For your homebrew game, you might try something more simple that doesn’t require as much bookkeeping, such as making some kind of characteristic roll (say, against Willpower, or perhaps for Intelligence where success in the roll means the character understands the nature of the horror and therefore suffers from insanity) and then add to a stack of chips or cards in front of the character with successively more debilitating effects to indicate the progression of mental instability. As I noted above, this is really intended to be kind of a ticking clock, forcing the player to both take action and be wary about opening doors.

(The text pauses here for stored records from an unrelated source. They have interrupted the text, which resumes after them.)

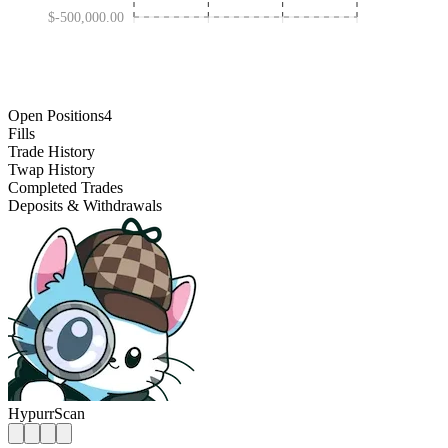
$-500,000.00
JAN 30 '25
OCT 31 '25
MAY 01 '24
AUG 01 '26
Open Positions
4
Fills
Trade History
Twap History
Completed Trades
Deposits & Withdrawals
HypurrScan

Here is a good system-neutral summary of how to run a tabletop RPG horror game:

Stranger

In case anyone wanted to know, the first session went well. The player rolled up his PC, which ended up being: very sane, fast and strong but also ugly, unlikable, unobservant, extremely unintuitive and pretty dim. Well, at least he can run away quickly when he finally figures out that he is in danger.

So, I started things by trying to establish normal relations on the base and introducing some ordinary interactions with his coworkers.

Then I ramped up the action a bit when a routine, outer maintenance mission was interrupted by an attacking sea creature. A coworker had to flee in his minisub but he came back 2 days later after hiding in a cave.

The alien parasites that came back with him are so far unnoticed. But a person has already fallen victim to them and has gone missing (for now). There is no suspicion or panic yet. Just a query: “Have you seen so and so? He is not answering his communicator.”

That is where we ended session 1. A decent start.

Thanks again for all the suggestions and advice!